Using less energy intensive materials during the building process is one of the most effective ways to reduce overall environmental impacts. In addition to reducing operational energy use, it can also reduce waste generation, energy and water consumption and optimize costs. Manufacturers of construction materials and products can make their lifetime impacts known by declaring them in an EPD or environmental profile, which helps designers find suitable alternatives.

Water

The building materials that make up a structure must be sourced, processed and transported. This results in water inputs and outputs that must be taken into account as part of a life cycle assessment. This information can be used to minimize the impact of a material and its processes, such as reducing GHG emissions or minimizing embodied water.

While GHG emissions have received the most attention, they are only one of a range of environmental impacts that must be considered when choosing materials for construction. Other impacts include ozone depletion, water consumption and eutrophication of lakes and rivers.

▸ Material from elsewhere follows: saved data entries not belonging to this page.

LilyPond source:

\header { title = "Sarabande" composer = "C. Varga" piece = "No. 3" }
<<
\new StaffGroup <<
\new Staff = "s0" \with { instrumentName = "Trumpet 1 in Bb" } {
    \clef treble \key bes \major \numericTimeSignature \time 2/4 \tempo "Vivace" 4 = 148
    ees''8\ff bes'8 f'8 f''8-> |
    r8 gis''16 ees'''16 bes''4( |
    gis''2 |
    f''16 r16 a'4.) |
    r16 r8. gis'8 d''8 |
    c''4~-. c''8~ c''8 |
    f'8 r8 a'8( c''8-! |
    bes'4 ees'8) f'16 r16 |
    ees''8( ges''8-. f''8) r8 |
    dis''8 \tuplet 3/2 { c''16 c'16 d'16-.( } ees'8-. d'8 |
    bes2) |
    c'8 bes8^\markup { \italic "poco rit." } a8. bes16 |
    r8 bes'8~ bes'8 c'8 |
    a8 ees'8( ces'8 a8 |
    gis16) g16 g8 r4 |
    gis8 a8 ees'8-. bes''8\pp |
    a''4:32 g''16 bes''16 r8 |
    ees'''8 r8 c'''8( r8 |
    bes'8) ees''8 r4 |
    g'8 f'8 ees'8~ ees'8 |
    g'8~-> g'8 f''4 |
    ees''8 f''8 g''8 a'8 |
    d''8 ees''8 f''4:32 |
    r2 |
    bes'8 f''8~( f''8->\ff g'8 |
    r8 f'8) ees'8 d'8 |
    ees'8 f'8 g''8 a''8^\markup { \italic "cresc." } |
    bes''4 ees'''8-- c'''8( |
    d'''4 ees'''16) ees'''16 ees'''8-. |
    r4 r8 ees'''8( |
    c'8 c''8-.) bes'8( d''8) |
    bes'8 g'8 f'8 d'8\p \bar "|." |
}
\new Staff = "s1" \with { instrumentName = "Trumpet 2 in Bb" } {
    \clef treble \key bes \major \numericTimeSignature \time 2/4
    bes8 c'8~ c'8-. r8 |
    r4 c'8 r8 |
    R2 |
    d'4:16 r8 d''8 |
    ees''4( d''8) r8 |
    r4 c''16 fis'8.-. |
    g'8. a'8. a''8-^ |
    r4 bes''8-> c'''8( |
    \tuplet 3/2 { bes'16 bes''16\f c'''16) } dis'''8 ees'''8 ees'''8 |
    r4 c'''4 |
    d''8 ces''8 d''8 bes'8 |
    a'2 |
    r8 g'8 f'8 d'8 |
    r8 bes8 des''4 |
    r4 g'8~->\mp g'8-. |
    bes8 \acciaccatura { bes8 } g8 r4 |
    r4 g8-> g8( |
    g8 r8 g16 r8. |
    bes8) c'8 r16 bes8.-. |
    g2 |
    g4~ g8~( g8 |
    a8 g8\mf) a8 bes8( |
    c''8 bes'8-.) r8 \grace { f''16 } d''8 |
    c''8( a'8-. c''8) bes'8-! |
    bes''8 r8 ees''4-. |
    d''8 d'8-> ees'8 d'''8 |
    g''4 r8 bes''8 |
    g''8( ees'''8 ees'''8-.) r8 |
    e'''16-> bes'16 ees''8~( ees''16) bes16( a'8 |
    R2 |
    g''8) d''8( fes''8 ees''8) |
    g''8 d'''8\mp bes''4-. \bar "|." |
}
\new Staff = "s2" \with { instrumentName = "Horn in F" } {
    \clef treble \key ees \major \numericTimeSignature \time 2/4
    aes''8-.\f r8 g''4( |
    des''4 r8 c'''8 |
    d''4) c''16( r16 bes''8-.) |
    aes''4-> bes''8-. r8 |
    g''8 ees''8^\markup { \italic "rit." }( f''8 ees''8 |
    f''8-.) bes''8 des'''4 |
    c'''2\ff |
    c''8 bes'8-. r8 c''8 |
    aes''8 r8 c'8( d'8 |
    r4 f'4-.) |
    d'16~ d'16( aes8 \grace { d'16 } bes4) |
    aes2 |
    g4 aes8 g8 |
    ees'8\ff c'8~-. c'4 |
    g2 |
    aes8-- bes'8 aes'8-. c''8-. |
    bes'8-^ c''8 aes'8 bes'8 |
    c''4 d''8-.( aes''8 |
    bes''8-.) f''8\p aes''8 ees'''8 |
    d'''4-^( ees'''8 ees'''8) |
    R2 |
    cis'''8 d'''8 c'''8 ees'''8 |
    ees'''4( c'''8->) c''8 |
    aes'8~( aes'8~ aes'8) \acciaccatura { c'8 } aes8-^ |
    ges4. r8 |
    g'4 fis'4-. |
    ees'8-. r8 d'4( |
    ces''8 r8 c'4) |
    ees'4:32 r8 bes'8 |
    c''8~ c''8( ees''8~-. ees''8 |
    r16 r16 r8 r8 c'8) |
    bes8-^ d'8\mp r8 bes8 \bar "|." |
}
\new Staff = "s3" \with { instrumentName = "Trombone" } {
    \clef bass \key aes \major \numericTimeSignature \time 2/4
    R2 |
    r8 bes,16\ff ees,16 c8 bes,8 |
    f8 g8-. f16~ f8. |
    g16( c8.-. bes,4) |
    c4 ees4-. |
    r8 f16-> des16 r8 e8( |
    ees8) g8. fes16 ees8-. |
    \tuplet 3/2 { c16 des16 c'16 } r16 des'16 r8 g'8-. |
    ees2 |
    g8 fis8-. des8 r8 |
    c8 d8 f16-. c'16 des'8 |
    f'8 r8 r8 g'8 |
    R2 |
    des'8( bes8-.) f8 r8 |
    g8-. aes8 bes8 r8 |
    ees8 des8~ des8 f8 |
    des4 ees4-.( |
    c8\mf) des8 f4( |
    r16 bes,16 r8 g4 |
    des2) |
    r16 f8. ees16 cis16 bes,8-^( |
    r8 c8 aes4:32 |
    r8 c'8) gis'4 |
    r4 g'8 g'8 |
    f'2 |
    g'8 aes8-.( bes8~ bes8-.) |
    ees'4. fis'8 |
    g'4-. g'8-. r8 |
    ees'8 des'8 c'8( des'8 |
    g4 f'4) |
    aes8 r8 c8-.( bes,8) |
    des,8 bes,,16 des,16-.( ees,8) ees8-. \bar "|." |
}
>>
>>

Life Cycle Assessment is an important tool that should be used by builders and designers to reduce the environmental burden of building materials. Using LCA allows designers to select materials that are both functionally and aesthetically appropriate while lowering the total cost of ownership. However, the lack of a comprehensive and internationally-accepted data inventory hinders the use of this tool in the United States. Until this is addressed, it will be difficult to reduce the environmental impacts of building materials.

Waste

The LCA of building materials includes all the procedures that a material or product undergoes from its raw state to its final destination at the end of its life. This includes its extraction from the earth as well as all of the energy that it consumes. The process of calculating the embodied carbon of materials is also included in the LCA.

The cradle-to-grave process is often broken down into four stages: production, construction, use and end of life. While GHG emissions have gained the most attention, there are a wide range of other impacts that need to be evaluated such as ozone depletion, resource depletion and water toxicity.

Until recently, the availability of data on the life cycle of a material or a building was limited. There are now several public database developments and other academic, commercial and industrial databases available. However, they still have many problems such as boundaries, energy supply assumptions and the complex nature of economic activities. This can make it difficult to compare LCA results. This is a major issue that needs to be resolved in order to enable the wider adoption of LCA for sustainable building design.